Stored data:
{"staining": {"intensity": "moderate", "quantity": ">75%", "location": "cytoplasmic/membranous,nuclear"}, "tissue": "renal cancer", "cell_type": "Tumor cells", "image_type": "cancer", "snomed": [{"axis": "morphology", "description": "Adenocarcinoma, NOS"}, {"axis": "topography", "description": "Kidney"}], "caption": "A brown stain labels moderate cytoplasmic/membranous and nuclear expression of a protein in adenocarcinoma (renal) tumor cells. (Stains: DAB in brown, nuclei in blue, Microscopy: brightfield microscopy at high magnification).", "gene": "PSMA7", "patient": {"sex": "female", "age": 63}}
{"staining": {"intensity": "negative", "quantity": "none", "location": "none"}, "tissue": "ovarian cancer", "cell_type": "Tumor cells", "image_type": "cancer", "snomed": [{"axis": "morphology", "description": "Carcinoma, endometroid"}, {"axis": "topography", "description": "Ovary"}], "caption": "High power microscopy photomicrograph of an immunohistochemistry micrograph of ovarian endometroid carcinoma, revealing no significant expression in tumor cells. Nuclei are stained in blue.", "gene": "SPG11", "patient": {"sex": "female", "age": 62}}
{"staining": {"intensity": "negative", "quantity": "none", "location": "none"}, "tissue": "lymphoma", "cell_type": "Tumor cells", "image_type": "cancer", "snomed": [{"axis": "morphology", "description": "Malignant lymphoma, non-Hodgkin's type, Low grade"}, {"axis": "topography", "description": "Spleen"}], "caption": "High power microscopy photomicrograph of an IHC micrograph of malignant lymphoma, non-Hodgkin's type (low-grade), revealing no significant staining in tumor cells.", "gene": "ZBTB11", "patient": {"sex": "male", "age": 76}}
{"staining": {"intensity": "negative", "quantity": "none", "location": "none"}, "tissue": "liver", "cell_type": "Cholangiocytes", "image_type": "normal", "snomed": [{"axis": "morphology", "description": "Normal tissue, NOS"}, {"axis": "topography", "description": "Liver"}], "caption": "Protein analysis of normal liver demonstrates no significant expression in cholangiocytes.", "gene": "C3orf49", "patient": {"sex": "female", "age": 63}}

What to do: All that belongs in the answer is the run of lines above from the line containing "of an immunohistochemistry" through the line containing "non-Hodgkin's type, Low", exactly as written.

Answer to this exercise:
{"staining": {"intensity": "negative", "quantity": "none", "location": "none"}, "tissue": "ovarian cancer", "cell_type": "Tumor cells", "image_type": "cancer", "snomed": [{"axis": "morphology", "description": "Carcinoma, endometroid"}, {"axis": "topography", "description": "Ovary"}], "caption": "High power microscopy photomicrograph of an immunohistochemistry micrograph of ovarian endometroid carcinoma, revealing no significant expression in tumor cells. Nuclei are stained in blue.", "gene": "SPG11", "patient": {"sex": "female", "age": 62}}
{"staining": {"intensity": "negative", "quantity": "none", "location": "none"}, "tissue": "lymphoma", "cell_type": "Tumor cells", "image_type": "cancer", "snomed": [{"axis": "morphology", "description": "Malignant lymphoma, non-Hodgkin's type, Low grade"}, {"axis": "topography", "description": "Spleen"}], "caption": "High power microscopy photomicrograph of an IHC micrograph of malignant lymphoma, non-Hodgkin's type (low-grade), revealing no significant staining in tumor cells.", "gene": "ZBTB11", "patient": {"sex": "male", "age": 76}}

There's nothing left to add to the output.